New Mahler 2 from 1980

by Glenn on November 13, 2014

A little bit of insomnia so I wrapped myself in a down blanket (Portland has some serious “hey, ho, the wind and the rain” going on this morning) and sat down at the computer to write. While I wrote I thought I would test drive a recent acquisition of Mahler’s Second Symphony featuring Yuri Temirkanov conducting the Symphony Orchestra of the Leningrad State Academic Kirov Opera and Ballet Theatre. The name of the orchestra seems a little something, but this is a recording from 1980, which is pre-Reagan. The fall of the Berlin Wall and the beginning of the end of the U.S.S.R. was nearly a decade away.

Cover art of Mahler's 2nd Symphony featuring Yuri Temirkanov with the Symphony ORchestra of the Lengingrad State Academic Kirov Opera and Ballet Theatre

I enjoyed listening to what I am going to call a Russian take on a Bohemian/Jewish/Austrian composer’s Resurrection-themed music, but it’s neither a satisfying performance or recording. Ultimately it feels like a severe and stern unfolding of the music rather than a passionate declaration.

From the beginning, the orchestra plays well. The opening features sharply and clearly articulated playing from the strings. The wind instruments play with a straighter tone than I am used to, which was interesting to experience. The recording itself is rather dry and boxed. This makes the playing of the orchestra both more impressive (clean and precise) for the most part, but exposes some minor intonation problems from time to time. Near the end of the first movement there is an opportunity for the strings to add some schmultz in the portamento section, but they play it fairly straight. The end of the first movement is fast. Ridiculously fast? With everything so reserved, this seemed strange.

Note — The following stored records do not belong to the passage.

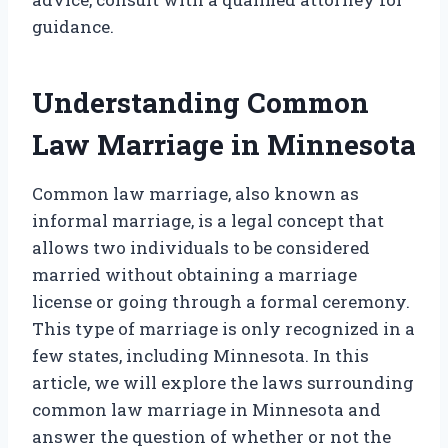
guidance.
Understanding Common
Law Marriage in Minnesota
Common law marriage, also known as
informal marriage, is a legal concept that
allows two individuals to be considered
married without obtaining a marriage
license or going through a formal ceremony.
This type of marriage is only recognized in a
few states, including Minnesota. In this
article, we will explore the laws surrounding
common law marriage in Minnesota and
answer the question of whether or not the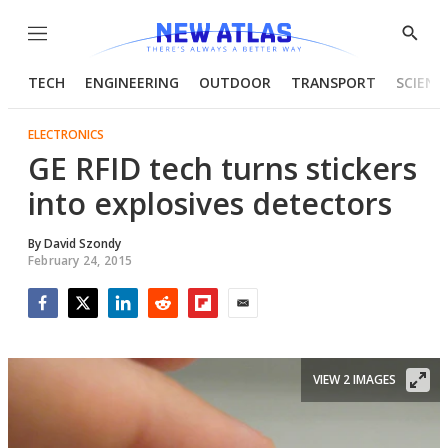
Menu
Show
Searc
TECH
ENGINEERING
OUTDOOR
TRANSPORT
SCIENC
ELECTRONICS
GE RFID tech turns stickers
into explosives detectors
By
David Szondy
February 24, 2015
Facebook
Twitter
LinkedIn
Reddit
Flipboard
Email
VIEW 2 IMAGES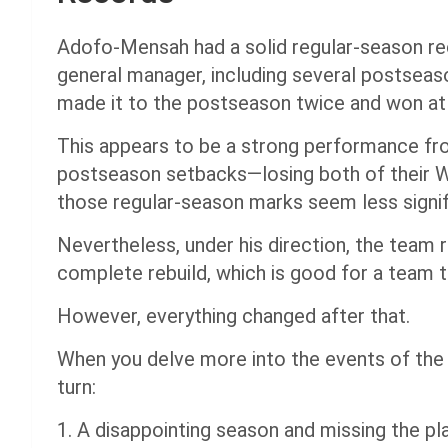
Adofo-Mensah had a solid regular-season rec
general manager, including several postseason
made it to the postseason twice and won at
This appears to be a strong performance fro
postseason setbacks—losing both of their
those regular-season marks seem less signif
Nevertheless, under his direction, the team
complete rebuild, which is good for a team t
However, everything changed after that.
When you delve more into the events of the 
turn:
1. A disappointing season and missing the pl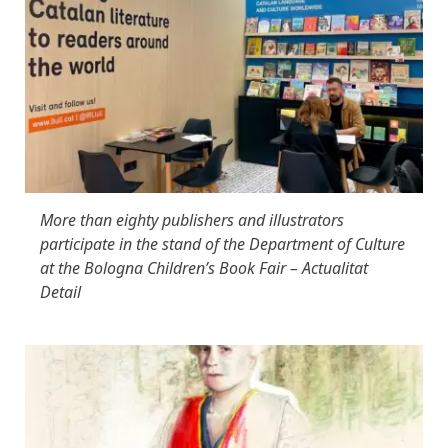
More than eighty publishers and illustrators
participate in the stand of the Department of Culture
at the Bologna Children’s Book Fair – Actualitat
Detail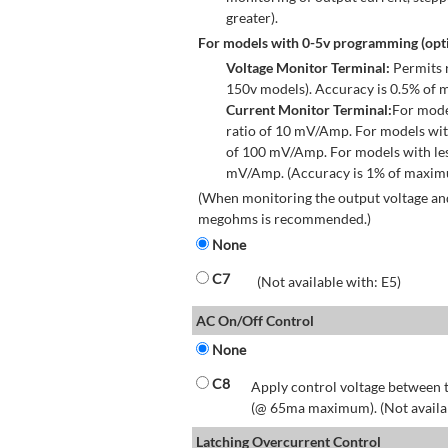
greater).
For models with 0-5v programming (opti
Voltage Monitor Terminal:
Permits r
150v models). Accuracy is 0.5% of 
Current Monitor Terminal:
For mode
ratio of 10 mV/Amp. For models wit
of 100 mV/Amp. For models with les
mV/Amp. (Accuracy is 1% of maximum
(When monitoring the output voltage and
megohms is recommended.)
None
C7
(Not available with: E5)
AC On/Off Control
None
C8
Apply control voltage between t
(@ 65ma maximum). (Not available
Latching Overcurrent Control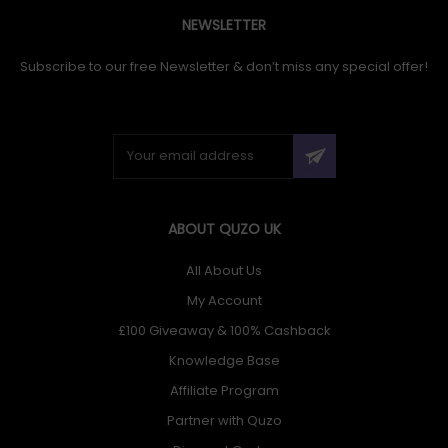
NEWSLETTER
Subscribe to our free Newsletter & don’t miss any special offer!
ABOUT QUZO UK
All About Us
My Account
£100 Giveaway & 100% Cashback
Knowledge Base
Affiliate Program
Partner with Quzo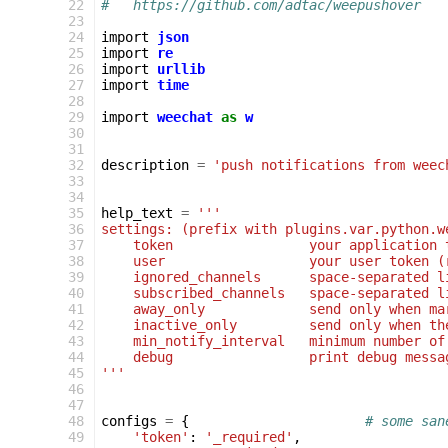
 22
#   https://github.com/adtac/weepushover
 23
 24
import
json
 25
import
re
 26
import
urllib
 27
import
time
 28
 29
import
weechat
as
w
 30
 31
 32
description
=
'push notifications from weec
 33
 34
 35
help_text
=
'''
 36
settings: (prefix with plugins.var.python.w
 37
    token                 your application 
 38
    user                  your user token (
 39
    ignored_channels      space-separated l
 40
    subscribed_channels   space-separated l
 41
    away_only             send only when ma
 42
    inactive_only         send only when th
 43
    min_notify_interval   minimum number of
 44
    debug                 print debug messa
 45
'''
 46
 47
 48
configs
=
{
# some san
 49
'token'
:
'_required'
,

In the second movement, the strings are pretty but it’s clear there is a different aesthetic at work than trying to make allusions to the pastorale.

The third movement highlights precise, if mechanical/metronomical playing. The brass fanfare lacks any real exhuberance. It’s as though someone said, “Okay, we’re playing Mahler, but let’s not get carried away.” This movement has moments that should sound utterly sarcastic. They don’t here.

The worst thing about this recording is the choice of location for a break between two CDs. The preferable location is after the long first movement. Mahler’s own instructions are for there to be a five-minute break at that point—perfect place to exchange CDs. Less desirable, but still possible is after the 2nd movement. The break on this recording is between the 3rd and 4th movements. What’s supposed to happen is that the third movement ends and then the vocal soloist begins the next movement ½ step higher. It’s a really cool transition, but it’s muddled here as you scramble to find the next disc. This was unfortunate.

And I guess from this point forward I failed to stay engaged. Of the two soloists, the mezzo-soprano is more palatable. Our soprano soloist in the final movement doesn’t try for blend or nuance. It’s full-throated yet not heart felt. I didn’t believe her, a critical problem for a composition about belief.